My dad and I debate about politics as the news plays on the TV in the background. He says young people are brainwashed by social media. I say older people aren’t any better.
How does anyone decide what’s right?
Two weeks ago, I had an assigned reading from The New York Times titled “‘No One Believes Anything’: Voters Worn Out by a Fog of Political News,” and it describes news exhaustion perfectly. There is simply way too much news from far too many sources. When Americans get overwhelmed, they turn to their comfortable — often partisan — news outlets and accept that information as fact.
It’s a privilege to have the time and resources to pick apart news for both accuracy and bias.
Young people often get their news from social media or push notifications. Regardless of whether they trust that news, there is no shortage of news to be consumed. The nature of social media is exhausting. Distressing headlines pop up on my phone the same way an Instagram notification does when someone likes my post — and that’s disturbing.
Social media sites house official profiles from news organizations, while also housing trolls on burner accounts who insert their opinions and fool many people about facts.
To untrained eyes (which most of us have), there is little difference.
“I think that people in general, including myself, just get really overwhelmed by how much news there is, and how many sources it comes from, that they just kind of give up on finding ones that they like … ones they can rely on,” Annie Ascher, a first-year journalism student, said.

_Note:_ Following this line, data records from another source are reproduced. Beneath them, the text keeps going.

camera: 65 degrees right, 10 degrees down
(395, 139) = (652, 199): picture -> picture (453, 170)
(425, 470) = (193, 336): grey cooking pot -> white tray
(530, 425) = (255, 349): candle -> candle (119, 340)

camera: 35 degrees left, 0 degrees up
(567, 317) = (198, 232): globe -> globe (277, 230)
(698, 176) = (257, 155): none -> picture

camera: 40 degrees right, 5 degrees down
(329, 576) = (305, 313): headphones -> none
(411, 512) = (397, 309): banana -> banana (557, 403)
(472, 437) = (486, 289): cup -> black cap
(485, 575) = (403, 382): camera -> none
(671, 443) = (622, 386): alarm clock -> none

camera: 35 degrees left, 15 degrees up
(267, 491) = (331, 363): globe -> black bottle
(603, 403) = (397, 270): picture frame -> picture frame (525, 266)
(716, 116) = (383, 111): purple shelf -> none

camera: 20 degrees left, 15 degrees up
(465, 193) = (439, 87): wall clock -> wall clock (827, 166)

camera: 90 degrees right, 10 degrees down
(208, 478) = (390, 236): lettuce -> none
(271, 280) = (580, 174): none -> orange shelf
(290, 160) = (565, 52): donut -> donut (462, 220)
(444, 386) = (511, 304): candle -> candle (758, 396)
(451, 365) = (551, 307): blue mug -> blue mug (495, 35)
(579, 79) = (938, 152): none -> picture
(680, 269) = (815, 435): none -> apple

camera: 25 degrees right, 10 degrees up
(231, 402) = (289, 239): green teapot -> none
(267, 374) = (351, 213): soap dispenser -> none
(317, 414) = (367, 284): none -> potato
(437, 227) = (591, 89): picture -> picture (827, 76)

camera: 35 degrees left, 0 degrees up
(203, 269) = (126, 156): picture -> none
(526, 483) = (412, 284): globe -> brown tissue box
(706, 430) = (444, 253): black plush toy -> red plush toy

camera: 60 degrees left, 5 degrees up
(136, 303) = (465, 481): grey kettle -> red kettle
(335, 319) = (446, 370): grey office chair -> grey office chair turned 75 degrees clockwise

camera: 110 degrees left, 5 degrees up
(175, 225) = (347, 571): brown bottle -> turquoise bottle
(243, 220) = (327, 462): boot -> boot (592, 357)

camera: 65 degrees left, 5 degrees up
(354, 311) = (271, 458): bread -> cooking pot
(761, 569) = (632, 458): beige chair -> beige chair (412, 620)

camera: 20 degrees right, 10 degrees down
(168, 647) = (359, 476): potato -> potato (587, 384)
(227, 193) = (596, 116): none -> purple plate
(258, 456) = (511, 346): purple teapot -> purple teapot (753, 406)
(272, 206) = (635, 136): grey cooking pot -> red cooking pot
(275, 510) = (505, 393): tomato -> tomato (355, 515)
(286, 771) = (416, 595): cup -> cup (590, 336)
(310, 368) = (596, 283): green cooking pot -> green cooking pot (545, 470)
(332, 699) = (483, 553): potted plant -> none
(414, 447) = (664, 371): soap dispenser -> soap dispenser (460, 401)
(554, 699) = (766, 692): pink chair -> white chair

It’s like a full-time job to pick apart sources and sentences, and even when you think you’ve done it, algorithms propose another roadblock.
“Now players like Google and Facebook have kind of stepped in to play through their algorithms … this sort of mediating and filtering role, since you can’t take in everything," William Goldsmith, a teaching assistant professor from UNC's public policy department, said.
If I like an Instagram post from The New York Times, Instagram takes that data and feeds me what it thinks I want to see in the future. Now, I’m reading biased news without even realizing it’s being filtered for me.
As a public policy major (albeit, a first-year student who has taken one policy class) and someone who has always been intrigued by current events, I feel like I am a privileged news consumer. My interests allow me to make a conscious effort to be informed. While many young people may have access to online news content, not everyone has the time to read past the headline.
“I’m gonna be honest, I don’t seek out news … but I don’t like to be put on the spot and not know what I’m talking about … especially as a college student we’re going from class to class … I kinda just read [news] when I can," Ascher said.
In today’s tense political climate, if a topic is brought up in conversation and you don’t know what you’re talking about, it’s an extremely vulnerable moment.
The power of confirmation bias should not be understated; people of all ages turn to the comfort of Fox News, CNN, Instagram pages or Twitter accounts. Everyone thinks the news they’re reading is the right news: how is “brainwashing” from social media any worse than Fox News' “brainwashing?”
“I think the change that’s happened is that people don’t have any shame. I think that there’s stuff that’s being said now that’s just ridiculous," said Frank Baumgartner, a UNC political science professor. "People seem to be gullible ... if it happens to be something that works to support their candidate."
The information ecosystems we exist in are overwhelming and almost laughable.
When discussing the rise of social media and its role in biased news, Goldsmith said: “in many respects, it goes back to the end of the Fairness Doctrine, a document that basically said if you were using something that was broadcast over American-licensed airways, whether on TV or radio, you had to kind of counterbalance something with some view of the other side.”
News outlets are no longer required to simply report on facts; everything’s riddled with opinion and debate.
So how are we supposed to consume news?
“If you can really concentrate on the things that really matter, it’s a lot easier, and just don’t pay attention to the stuff that … whatever criteria you want to use … you can just recognize it as low priority," Baumgartner said.
We have to draw the line somewhere to protect our sanity; we, especially as college students, simply don’t have the capacity to flood our brains with confusing, negative news.
Social media has definitely lowered the standard for current events reporting, but networks like Fox News or CNN aren’t much better, nor are newspapers. It’s a privilege to be able to spend hours researching after something significant happens, so sometimes the best we can do is be skeptical of news and set boundaries on how much we’re consuming.
And don’t let older people tell you that you don’t know what you’re talking about — they probably don’t either.